The final product is filtered and purified of all yeast, making it a non-GMO food, something the Perfect Day team is determined to clarify to potentially wary customers.
"We're using genetic engineering to make yeast, right? But the product is non-GMO," Gandhi said, "and that's the nuance we're really hoping to be able to communicate clearly to people, because the protein that we're making is not an organism, it's not a GMO, and it's the same exact thing found in cow's milk.
"Everything else is already non-GMO plant stuff. It's something that you should feel comfortable eating because you've had all of the components before in different ways. We're just kind of making a new mixture that you haven't seen before."
Unlike a lot of food companies, Perfect Day is perfectly comfortable showing the public how the sausage is made. Its website offers up an incredibly detailed FAQ page in an attempt to be what Gandhi called "radically transparent."
"A non-food company doing cool science gets to talk about their cool science," Pandya said. "I think that should be the case here, too."
Since the company's inception in Ireland, it has raised $4 million and grown to 12 people including key staff member Ravi Jhala, Perfect Day's head of food development.
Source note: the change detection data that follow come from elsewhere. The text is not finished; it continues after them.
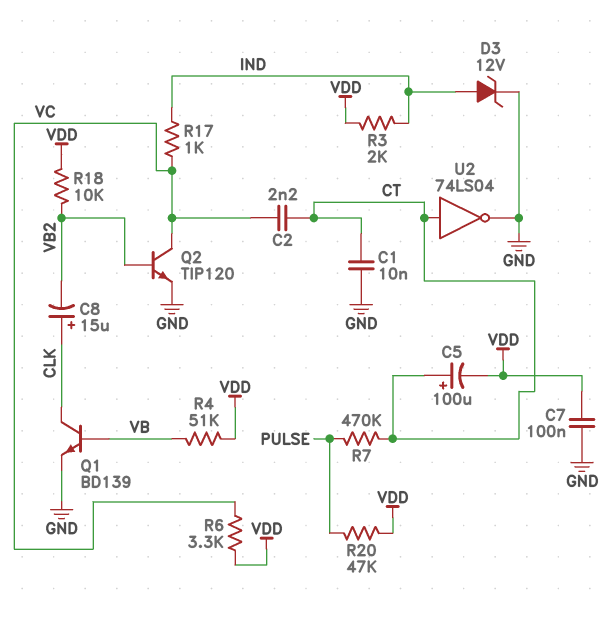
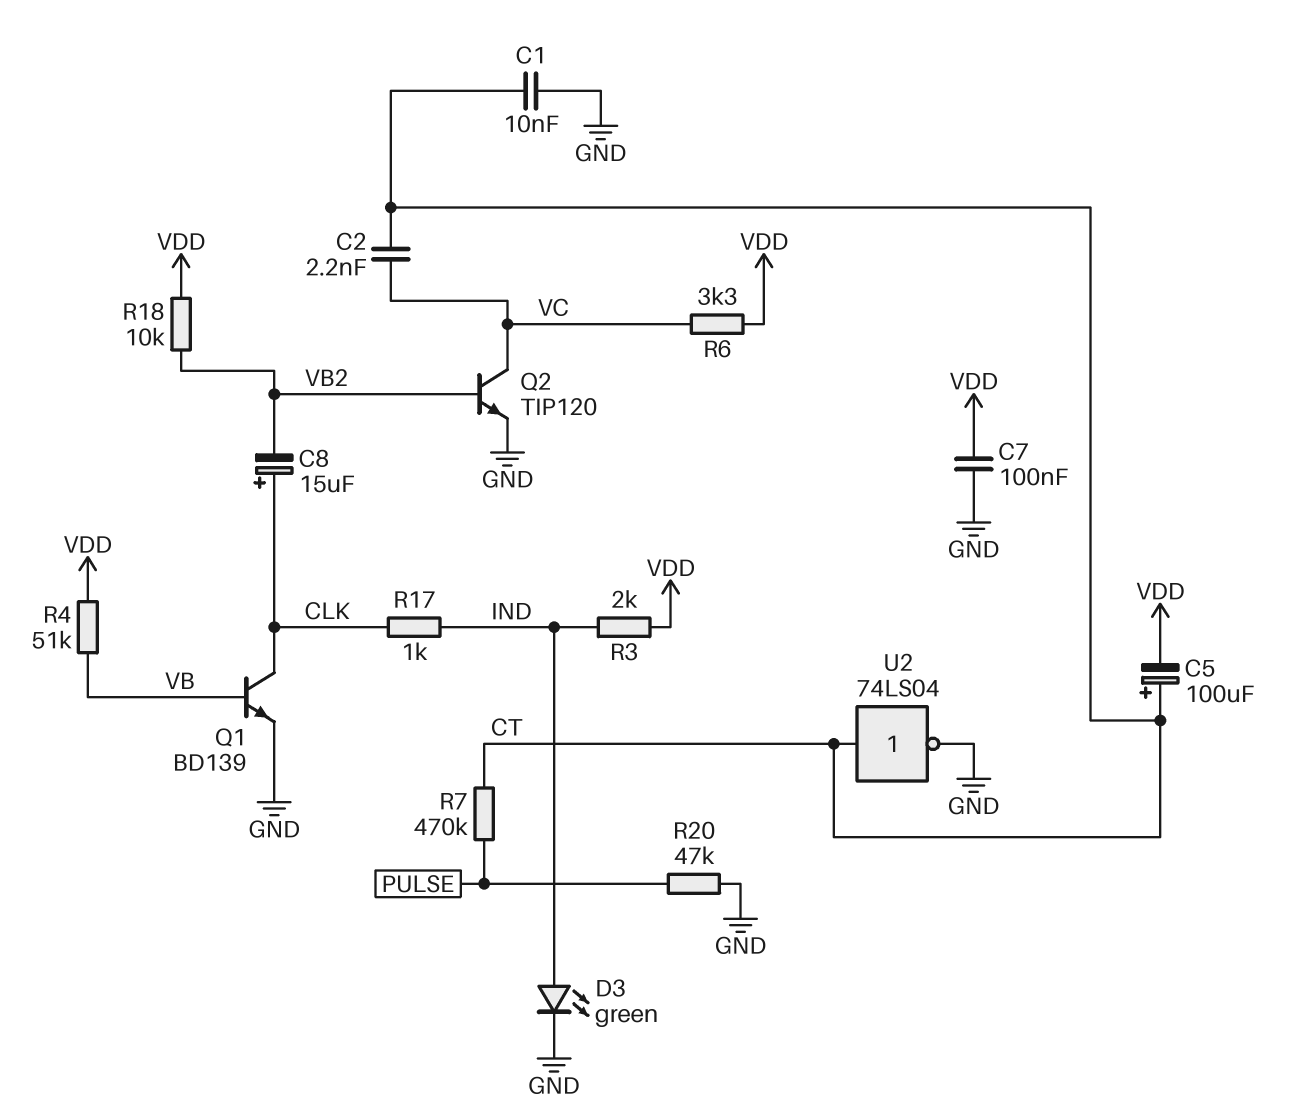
D3: zener 12V (A IND, K GND) -> LED green (A IND, K GND)
R17: 1k (IND, VC) -> 1k (CLK, IND)
R20: 47k (PULSE, VDD) -> 47k (GND, PULSE)

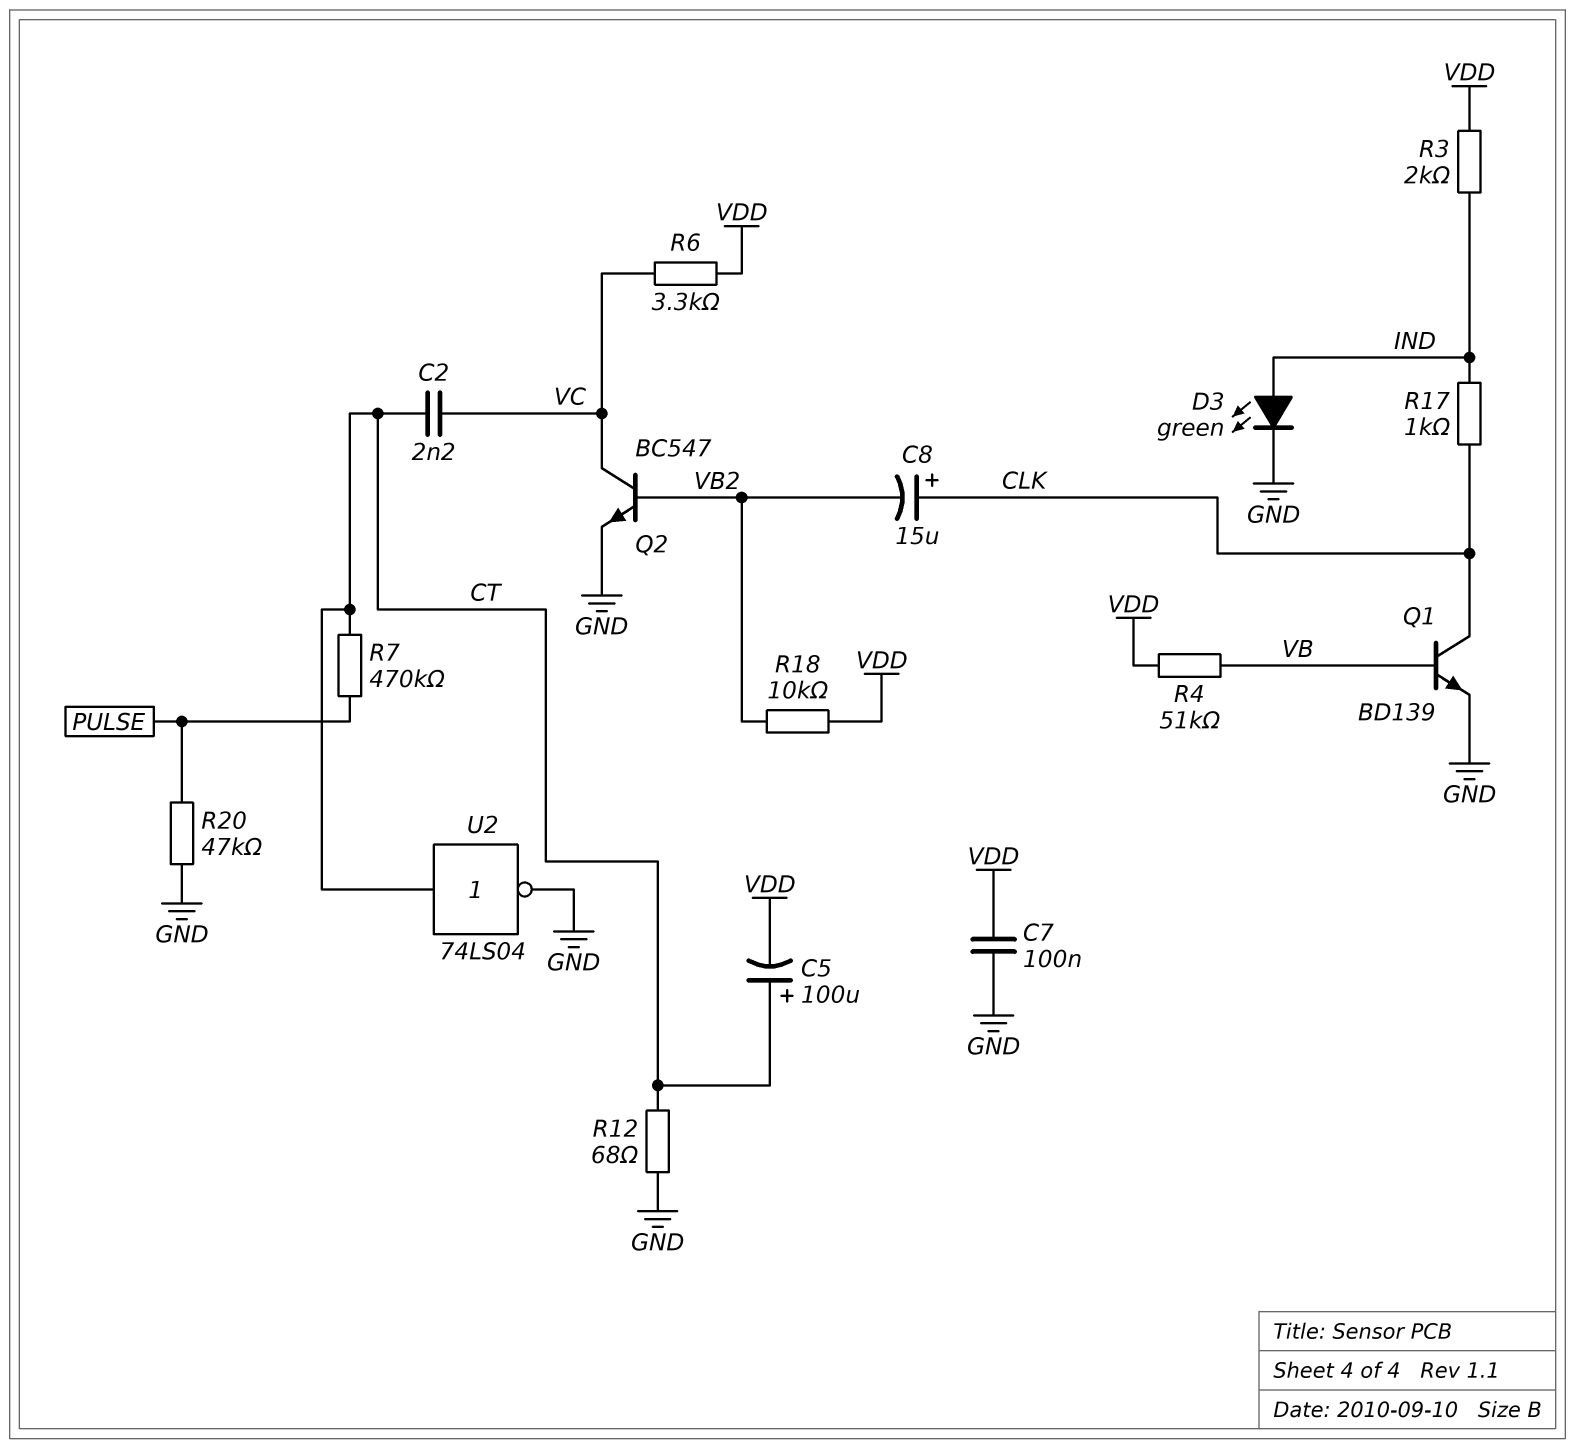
C1: 10nF (CT, GND) -> none
Q2: NPN TIP120 (B VB2, C VC, E GND) -> NPN BC547 (B VB2, C VC, E GND)
R12: none -> 68 (CT, GND)

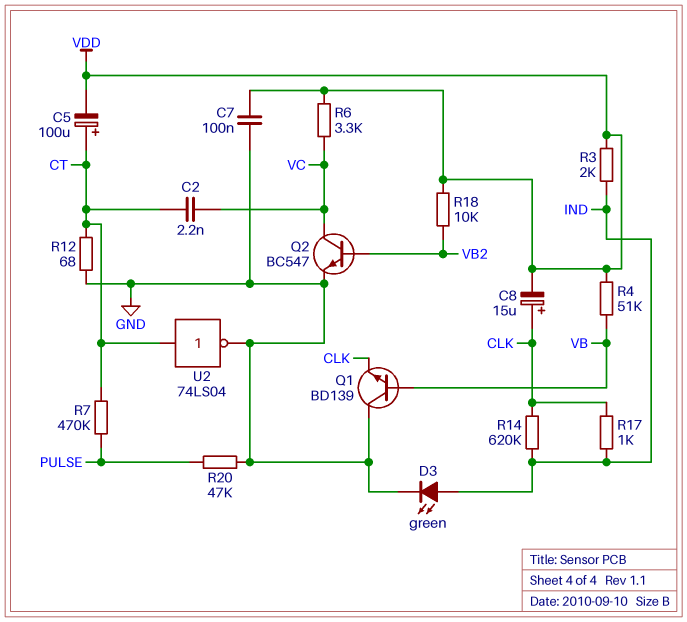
C8: 15uF (plus CLK, minus VB2) -> 15uF (plus CLK, minus VDD)
Q1: NPN BD139 (B VB, C CLK, E GND) -> NPN BD139 (B VB, C GND, E CLK)
R14: none -> 620k (CLK, IND)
Jhala was responsible for taking Perfect Day to the next level in terms of flavor and mouthfeel, a task that brought together art and science.
"He was one of the innovation managers at Chobani, and within his second week of joining us, the samples he made were just way better than anything we had in the past two years," Gandhi said. "He just knew what was missing from our product, what to reduce, what to add. It was a little bit of both craft and science. He's absolutely killed it.
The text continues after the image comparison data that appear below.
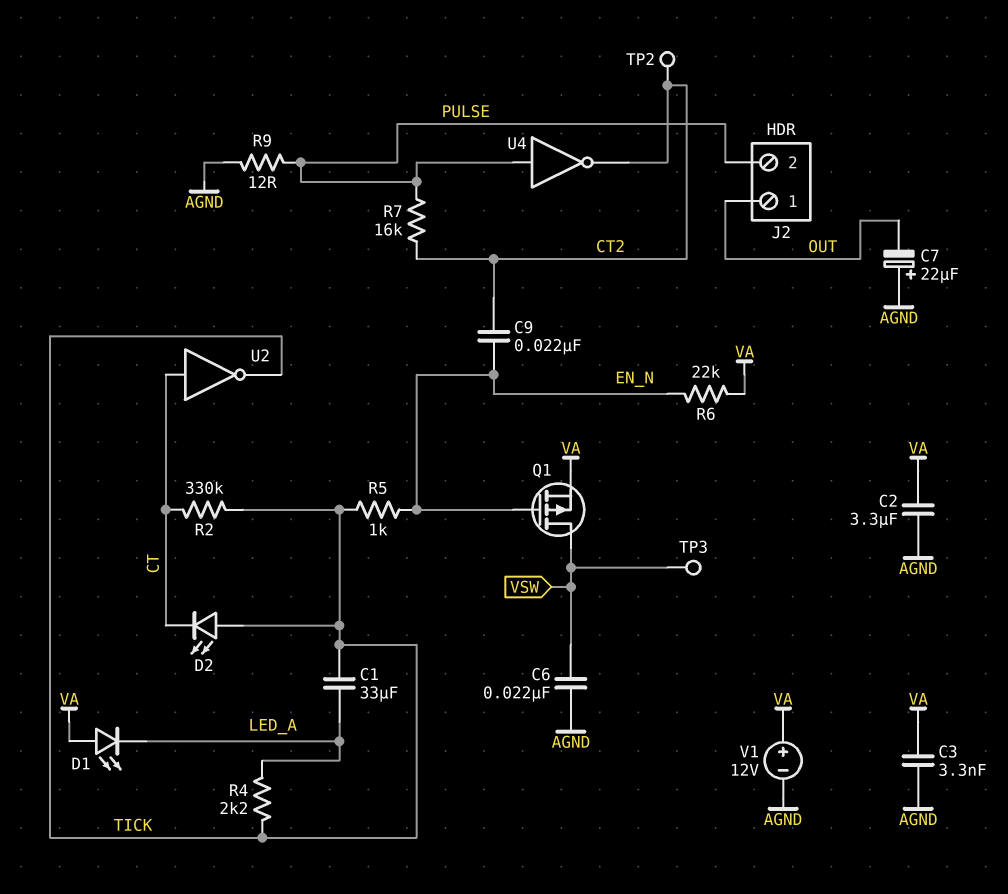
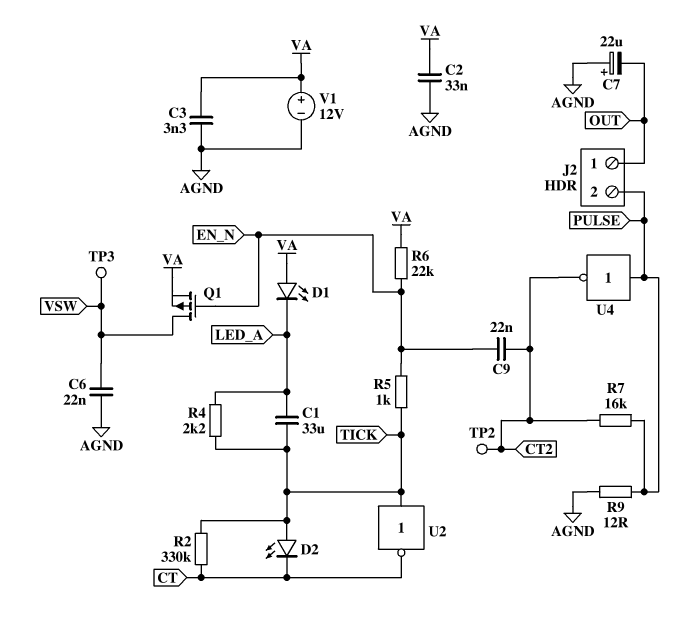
C2: 3.3uF (AGND, VA) -> 33nF (AGND, VA)
U2: NOT (in CT, out TICK) -> NOT (in TICK, out CT)

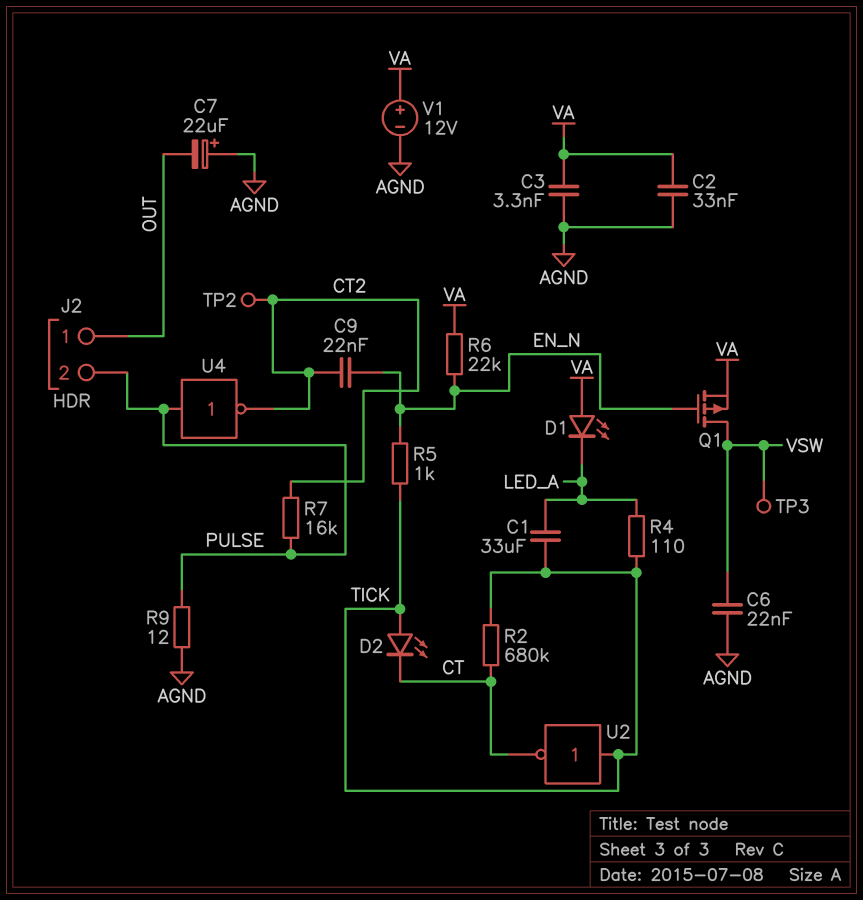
R2: 330k (CT, TICK) -> 680k (CT, TICK)
R4: 2.2k (LED_A, TICK) -> 110 (LED_A, TICK)

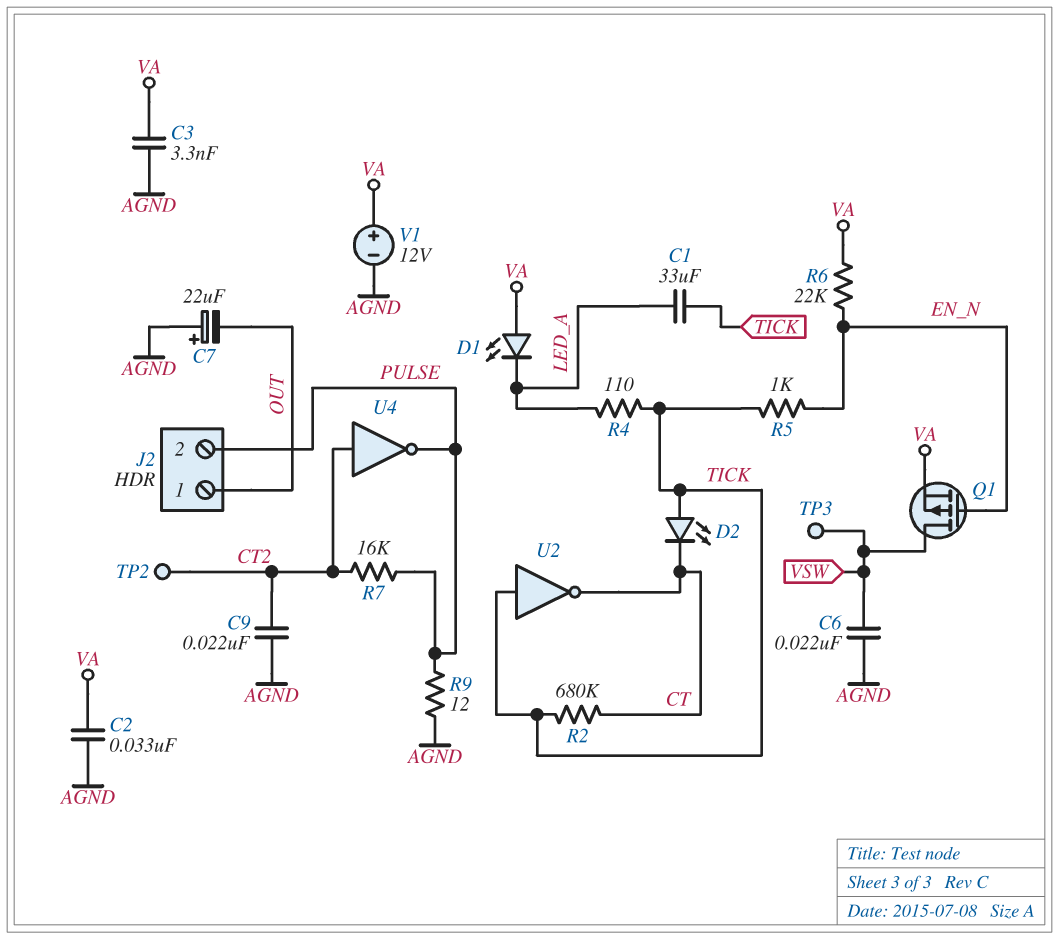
C9: 22nF (CT2, EN_N) -> 22nF (AGND, CT2)
U4: NOT (in PULSE, out CT2) -> NOT (in CT2, out PULSE)

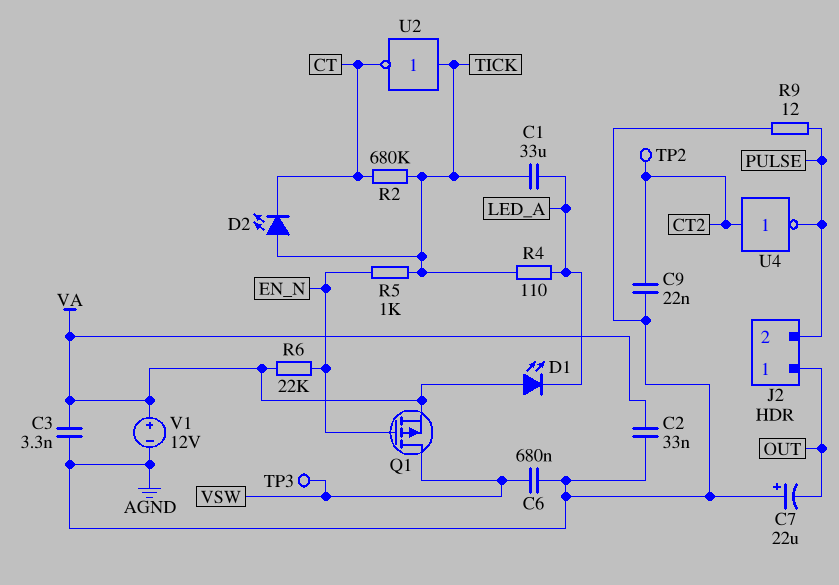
C6: 22nF (AGND, VSW) -> 680nF (AGND, VSW)
R7: 16k (CT2, PULSE) -> none

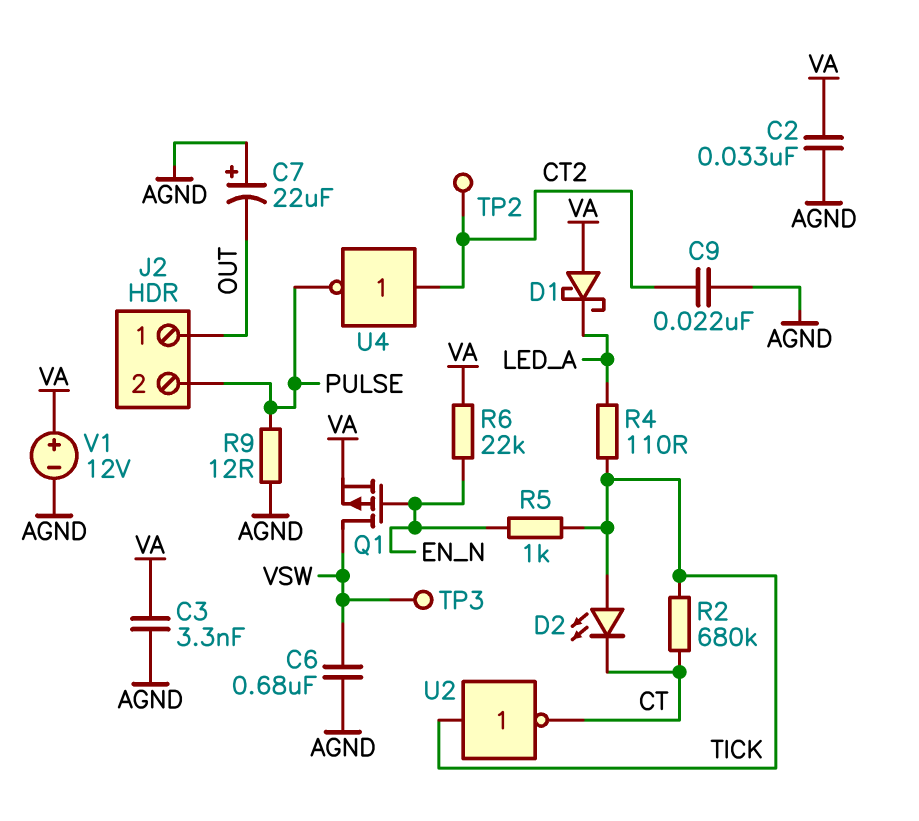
C1: 33uF (LED_A, TICK) -> none
D1: LED (A VA, K LED_A) -> schottky (A VA, K LED_A)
"He's the lead on making everything from cheese, to yogurt, to ice cream. That's something rare to find. He's been in the dairy industry for about 16 years now, and he's worked across the board."
This background is ideal for Jhala's new role at Perfect Day, considering the company's aim is to launch its first product by the end of 2017, a product that will not be straight milk.
"We are just shy of being able to announce what our first product will be," Pandya said. "We don't think it's going to be milk though. I think for a lot of people, they have that non-dairy milk that they're happy with, but they go right back over to the dairy case for the cheese, yogurt, and ice cream."
Perfect Day will create animal-free dairy products to fill that gap, catering to a range of different customers, from those who can't digest lactose to those who want to avoid contributing to negative effects of factory farming.
According to the UN's Environment Programme, animal agriculture production "accounts for a staggering 70 percent of the global freshwater consumption, 38 percent of the total land use, and 14 percent of the world's greenhouse gas emissions." Eliminating cows from the milk equation seems like a pretty great idea.
The company's next moves will focus on scaling up and reducing costs to bring Perfect Day products to food companies and grocery stores at competitive prices.
"We're thinking it'll be on par with organic-tier dairy products," Pandya said, "and eventually, it's such a more efficient use of resources that we can make the same thing for actually less money, and it'll be more affordable for people."
"There are so many different reasons that people are looking for those better options that make the world a kinder, greener place," Gandhi said, "and they're excited for us to get out there as soon as possible."
While that vision may sound a lot like a line taken out of HBO's tech industry parody Silicon Valley, Perfect Day really might help make the world a kinder, greener place.